(Beginning of Excerpted text)
Group by T-SQL vs. MySQL (single column) - sql

I am new to SQL Server/used to MySQL databases and I am running into an issue that I never ran into with MySQL. I am looking to pull all current policy numbers, the name of the company/person it belongs to, their total premium, and whether or not they have what we call 'equipment breakdown' coverage. This is all pretty simple, the issue I am having is with grouping. I want to group by one column only, aka one distinct policy number, the company name, a sum of the premium (it is possible to have several premium amounts both negative and positive so I want to sum these to see what the true total is), and a simple Yes or No column for equipment breakdown.
Here is the query I am running:
SELECT pol_num as policy_number,
insd_name as insureds_name,
SUM(amt) as 'total_premium',
(SELECT
CASE
WHEN cvg_desc = 'Equipment Breakdown'
THEN 'Y'
ELSE 'N'
END) as 'equipment_breakdown'
FROM bapu.dbo.fact_prem
WHERE '2014-05-06' between d_pol_eff and d_pol_exp
AND amt_type = 'Premium'
AND amt_desc = 'Written Premium'
GROUP BY pol_num
ORDER BY policy_number
I get the an error saying that I need to group by insd_name and cvg_desc as well, but I DON'T want that as it gives me duplicate policy numbers.
(End of Excerpted text)
(Beginning of Provided data)
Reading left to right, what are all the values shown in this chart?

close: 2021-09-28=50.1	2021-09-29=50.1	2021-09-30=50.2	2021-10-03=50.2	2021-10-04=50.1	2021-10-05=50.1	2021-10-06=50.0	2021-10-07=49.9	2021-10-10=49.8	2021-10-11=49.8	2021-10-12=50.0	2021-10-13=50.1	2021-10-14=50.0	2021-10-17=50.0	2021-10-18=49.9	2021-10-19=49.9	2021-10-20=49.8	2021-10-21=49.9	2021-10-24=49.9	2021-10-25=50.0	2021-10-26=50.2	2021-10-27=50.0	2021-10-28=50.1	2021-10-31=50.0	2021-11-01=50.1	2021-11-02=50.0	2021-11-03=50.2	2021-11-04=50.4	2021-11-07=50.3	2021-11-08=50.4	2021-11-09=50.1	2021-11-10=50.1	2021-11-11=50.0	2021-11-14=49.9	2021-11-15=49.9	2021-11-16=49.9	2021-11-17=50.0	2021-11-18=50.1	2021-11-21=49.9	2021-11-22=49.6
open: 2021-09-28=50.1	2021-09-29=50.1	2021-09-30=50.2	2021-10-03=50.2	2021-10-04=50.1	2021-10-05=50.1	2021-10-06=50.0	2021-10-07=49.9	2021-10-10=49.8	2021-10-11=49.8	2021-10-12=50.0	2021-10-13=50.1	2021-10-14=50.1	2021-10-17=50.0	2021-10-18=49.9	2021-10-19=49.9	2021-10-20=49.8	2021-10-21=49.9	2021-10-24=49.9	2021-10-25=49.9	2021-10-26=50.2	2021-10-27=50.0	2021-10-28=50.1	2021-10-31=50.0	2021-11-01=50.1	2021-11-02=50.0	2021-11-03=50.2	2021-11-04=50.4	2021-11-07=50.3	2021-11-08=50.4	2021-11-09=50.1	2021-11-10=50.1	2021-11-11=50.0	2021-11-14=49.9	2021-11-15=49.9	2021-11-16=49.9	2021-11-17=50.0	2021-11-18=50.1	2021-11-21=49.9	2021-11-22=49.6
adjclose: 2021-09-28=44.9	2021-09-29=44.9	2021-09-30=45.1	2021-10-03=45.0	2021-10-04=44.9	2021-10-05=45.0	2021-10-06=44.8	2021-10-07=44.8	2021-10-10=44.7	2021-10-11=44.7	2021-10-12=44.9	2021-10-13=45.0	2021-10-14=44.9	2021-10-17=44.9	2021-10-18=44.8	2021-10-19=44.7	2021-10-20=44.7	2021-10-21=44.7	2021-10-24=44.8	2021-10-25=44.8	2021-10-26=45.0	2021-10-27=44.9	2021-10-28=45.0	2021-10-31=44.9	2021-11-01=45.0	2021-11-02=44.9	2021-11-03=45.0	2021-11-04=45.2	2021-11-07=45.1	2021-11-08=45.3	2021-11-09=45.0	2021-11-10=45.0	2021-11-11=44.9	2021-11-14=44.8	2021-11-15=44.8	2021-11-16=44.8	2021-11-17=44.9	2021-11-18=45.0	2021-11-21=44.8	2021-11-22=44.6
(End of Provided data)
▶ [Required action]
Give every alias that the query in the T-SQL grouping post assigns with "as".

▶ [Answer area]
policy_number, insureds_name, total_premium, equipment_breakdown